TRY IT
Exactly the lines from the one containing "T276, priority: Low -> Medium" to the last line of the records, inclusive, are to be transcribed; include no others.

RECORDS FOR THE TASK
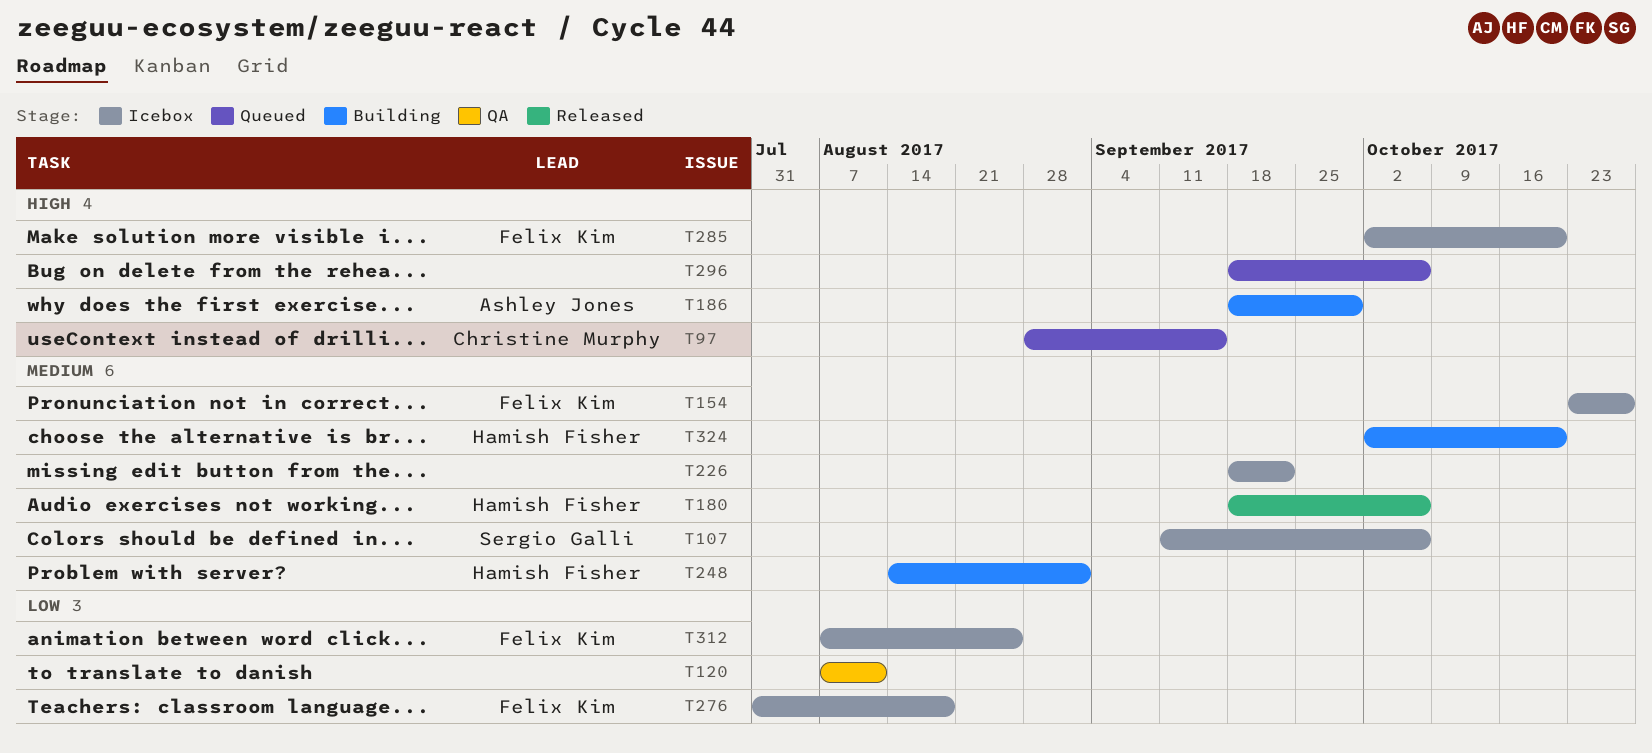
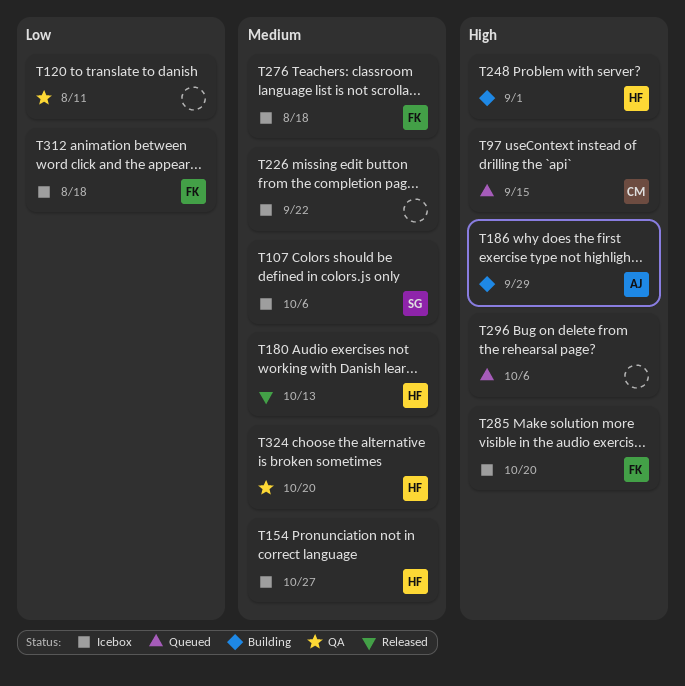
T154, owner: Felix Kim -> Hamish Fisher
T180, due: Oct 6 -> Oct 13
T248, priority: Medium -> High
T276, priority: Low -> Medium
T312, due: Aug 25 -> Aug 18
T324, status: Building -> QA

ANSWER SPACE
T276, priority: Low -> Medium
T312, due: Aug 25 -> Aug 18
T324, status: Building -> QA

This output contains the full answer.